Interest rates likely to fall
There is a possibility that interest rates are likely to fall and hence it is a good idea to stay invested in debt for a longer term.
If for example, an investor invests for in a bank fixed deposit say for a period of one year at 9%, chances are, if he decides to renew the deposit after one year, he might get a lower interest rate then is currently prevailing. Therefore, it is advisable to place the fixed deposit for a long term period like three to five years.
While it is difficult to predict interest rates trends with 100% accuracy, indicators point out to the fact that interest rates may have peaked out and a dip is imminent.
Inflation, one of the key variables in interest rates movement has been falling. When inflation drops, the Reserve Bank of India (RBI) tends to ease the monetary policy by reducing interest rates. Also, economic growth tends to slow down during a high interest rate regime and slowing growth is a cause for concern, which sometimes forces policy makers to reduce interest rates.
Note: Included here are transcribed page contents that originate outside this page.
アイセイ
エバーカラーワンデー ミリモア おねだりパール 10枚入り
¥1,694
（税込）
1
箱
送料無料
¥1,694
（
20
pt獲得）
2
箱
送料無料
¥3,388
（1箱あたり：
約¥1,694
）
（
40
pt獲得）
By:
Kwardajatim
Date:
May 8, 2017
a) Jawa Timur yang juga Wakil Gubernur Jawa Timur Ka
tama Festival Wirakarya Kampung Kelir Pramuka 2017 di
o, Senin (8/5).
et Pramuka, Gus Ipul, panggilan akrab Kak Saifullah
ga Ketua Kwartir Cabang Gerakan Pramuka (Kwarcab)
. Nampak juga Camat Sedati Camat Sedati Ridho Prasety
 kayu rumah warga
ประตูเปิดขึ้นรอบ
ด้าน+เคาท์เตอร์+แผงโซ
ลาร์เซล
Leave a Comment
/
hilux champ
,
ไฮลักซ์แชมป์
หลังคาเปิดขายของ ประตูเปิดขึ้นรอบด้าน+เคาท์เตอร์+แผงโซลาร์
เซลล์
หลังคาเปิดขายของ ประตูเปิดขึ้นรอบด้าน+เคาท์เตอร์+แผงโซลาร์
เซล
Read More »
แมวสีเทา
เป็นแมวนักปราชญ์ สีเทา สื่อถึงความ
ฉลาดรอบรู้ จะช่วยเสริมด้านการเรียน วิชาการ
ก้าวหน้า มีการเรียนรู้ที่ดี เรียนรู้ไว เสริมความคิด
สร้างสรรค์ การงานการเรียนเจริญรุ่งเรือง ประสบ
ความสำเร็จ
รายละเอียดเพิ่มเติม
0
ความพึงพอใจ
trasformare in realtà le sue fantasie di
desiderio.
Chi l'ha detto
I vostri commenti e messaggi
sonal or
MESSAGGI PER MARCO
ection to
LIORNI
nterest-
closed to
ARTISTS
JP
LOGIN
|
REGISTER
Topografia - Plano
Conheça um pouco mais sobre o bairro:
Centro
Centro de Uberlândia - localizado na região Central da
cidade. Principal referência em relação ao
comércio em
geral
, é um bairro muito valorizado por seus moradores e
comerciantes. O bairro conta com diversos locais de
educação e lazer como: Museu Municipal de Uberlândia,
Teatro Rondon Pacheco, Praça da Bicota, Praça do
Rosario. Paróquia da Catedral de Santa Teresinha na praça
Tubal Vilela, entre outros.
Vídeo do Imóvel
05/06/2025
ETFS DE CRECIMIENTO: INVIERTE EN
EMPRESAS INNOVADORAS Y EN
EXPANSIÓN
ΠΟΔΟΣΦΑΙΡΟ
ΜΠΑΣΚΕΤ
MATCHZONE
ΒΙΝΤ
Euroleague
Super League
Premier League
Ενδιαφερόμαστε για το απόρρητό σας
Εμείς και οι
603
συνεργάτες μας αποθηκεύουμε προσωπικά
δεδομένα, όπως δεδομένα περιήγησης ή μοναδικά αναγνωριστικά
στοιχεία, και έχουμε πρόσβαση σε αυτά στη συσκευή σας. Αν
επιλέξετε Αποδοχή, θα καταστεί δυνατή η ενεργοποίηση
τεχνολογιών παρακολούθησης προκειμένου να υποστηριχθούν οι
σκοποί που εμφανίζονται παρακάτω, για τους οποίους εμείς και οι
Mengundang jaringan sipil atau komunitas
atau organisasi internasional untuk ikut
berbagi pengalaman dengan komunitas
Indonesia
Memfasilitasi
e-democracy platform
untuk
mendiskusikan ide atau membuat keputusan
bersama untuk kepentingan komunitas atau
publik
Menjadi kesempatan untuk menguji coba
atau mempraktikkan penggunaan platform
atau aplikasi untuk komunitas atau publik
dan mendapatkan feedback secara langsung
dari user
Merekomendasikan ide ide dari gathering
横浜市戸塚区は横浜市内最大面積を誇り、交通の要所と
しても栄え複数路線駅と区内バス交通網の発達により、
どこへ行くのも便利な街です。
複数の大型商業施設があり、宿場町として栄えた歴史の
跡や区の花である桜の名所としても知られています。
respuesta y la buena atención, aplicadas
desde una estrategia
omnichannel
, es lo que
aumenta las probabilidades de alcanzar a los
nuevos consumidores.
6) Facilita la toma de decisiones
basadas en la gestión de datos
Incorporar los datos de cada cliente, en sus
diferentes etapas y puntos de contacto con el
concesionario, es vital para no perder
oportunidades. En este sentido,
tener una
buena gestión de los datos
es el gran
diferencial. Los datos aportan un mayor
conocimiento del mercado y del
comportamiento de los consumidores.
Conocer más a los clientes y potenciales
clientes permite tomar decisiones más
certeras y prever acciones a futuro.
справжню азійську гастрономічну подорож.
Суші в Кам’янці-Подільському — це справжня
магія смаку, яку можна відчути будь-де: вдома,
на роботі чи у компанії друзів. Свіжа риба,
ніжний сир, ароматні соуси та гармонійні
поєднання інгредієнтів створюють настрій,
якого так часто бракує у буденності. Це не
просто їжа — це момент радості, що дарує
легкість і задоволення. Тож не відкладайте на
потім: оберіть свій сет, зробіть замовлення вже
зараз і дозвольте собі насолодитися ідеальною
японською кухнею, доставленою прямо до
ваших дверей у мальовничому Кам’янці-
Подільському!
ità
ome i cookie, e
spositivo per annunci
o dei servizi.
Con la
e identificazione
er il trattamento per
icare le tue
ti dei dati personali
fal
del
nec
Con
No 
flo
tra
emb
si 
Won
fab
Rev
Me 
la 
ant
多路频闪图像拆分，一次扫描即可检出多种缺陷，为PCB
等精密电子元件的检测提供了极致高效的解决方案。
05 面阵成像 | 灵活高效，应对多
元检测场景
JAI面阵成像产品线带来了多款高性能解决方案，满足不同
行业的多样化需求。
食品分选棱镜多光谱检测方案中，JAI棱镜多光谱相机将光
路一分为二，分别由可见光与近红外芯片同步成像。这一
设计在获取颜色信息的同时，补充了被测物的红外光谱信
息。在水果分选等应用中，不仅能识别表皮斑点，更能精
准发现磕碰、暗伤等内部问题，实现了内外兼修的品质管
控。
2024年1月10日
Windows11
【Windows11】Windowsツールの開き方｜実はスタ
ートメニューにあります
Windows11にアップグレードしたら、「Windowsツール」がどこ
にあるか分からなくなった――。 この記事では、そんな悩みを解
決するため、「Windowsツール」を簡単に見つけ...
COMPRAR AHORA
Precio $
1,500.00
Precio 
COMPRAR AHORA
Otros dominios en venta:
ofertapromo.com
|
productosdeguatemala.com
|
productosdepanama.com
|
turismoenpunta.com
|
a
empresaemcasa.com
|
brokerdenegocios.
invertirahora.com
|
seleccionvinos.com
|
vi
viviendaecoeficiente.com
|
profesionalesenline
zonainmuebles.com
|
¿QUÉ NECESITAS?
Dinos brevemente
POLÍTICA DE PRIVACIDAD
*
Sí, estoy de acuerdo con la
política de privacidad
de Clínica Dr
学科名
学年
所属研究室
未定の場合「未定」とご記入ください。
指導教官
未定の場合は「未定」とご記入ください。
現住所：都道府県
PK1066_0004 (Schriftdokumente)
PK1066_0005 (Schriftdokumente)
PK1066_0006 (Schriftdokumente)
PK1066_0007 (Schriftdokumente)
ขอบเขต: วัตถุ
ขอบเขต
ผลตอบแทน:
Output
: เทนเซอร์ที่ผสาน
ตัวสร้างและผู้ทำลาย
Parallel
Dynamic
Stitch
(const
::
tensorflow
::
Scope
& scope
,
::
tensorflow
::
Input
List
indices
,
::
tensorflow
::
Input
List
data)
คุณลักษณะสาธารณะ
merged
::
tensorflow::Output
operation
Therefore, with lower inflation and slower economic growth rates, it is likely that the Reserve Bank of India might reduce interest rates going forward, which makes it an attractive proposition to lock investments in long term debt instruments like tax free and infrastructure bonds.
Tax free bonds
To save tax, and to stay invested for the long term the best investment would be tax free bonds. These are excellent instruments to lock money for the long term at reasonably high interest rates and also save tax at the same time. These bonds are for a duration of 10 to 15 years, hence one is able to lock amounts for the long term and hedge against falling interest rates. The current coupon rates range from 8 to 9% and with tax savings, the post tax savings yields are significant.
Many of these bonds including the infrastructure and tax savings bonds closed their offerings recently, including HUDCO, IDFC, National Highways Authority and Indian Railways Finance Corporation.
While it is now not possible to purchase infrastructure bonds, it is possible to purchase tax free bonds from the exchanges. For example, the National Highways Authority bonds are listed on the National Stock Exchange. The income from these bonds are tax free and would not form a part of the total income.
The National Highways Authority Bonds are currently traded between Rs 1030 and 1040, against the issue price of Rs 1000 per bond. There fore those who purchase these bonds from the market would have to pay Rs 30 to Rs 40 more. But even after paying more for those who are in the 20 and 30% tax the yield still works out to rates that are better then bank rates.
For those who have missed the various bonds that came up in the last few months, there might be another opportunity as Rural Electrification Corporation plans to come out with tax free bonds in March. The company plans to raise Rs 1500 crore, with an option to raise another Rs 1500 crore.
If the Rural Electrification's bonds offer a coupon rate of around 8.30 to 8.80%, it might be an excellent investment opportunity.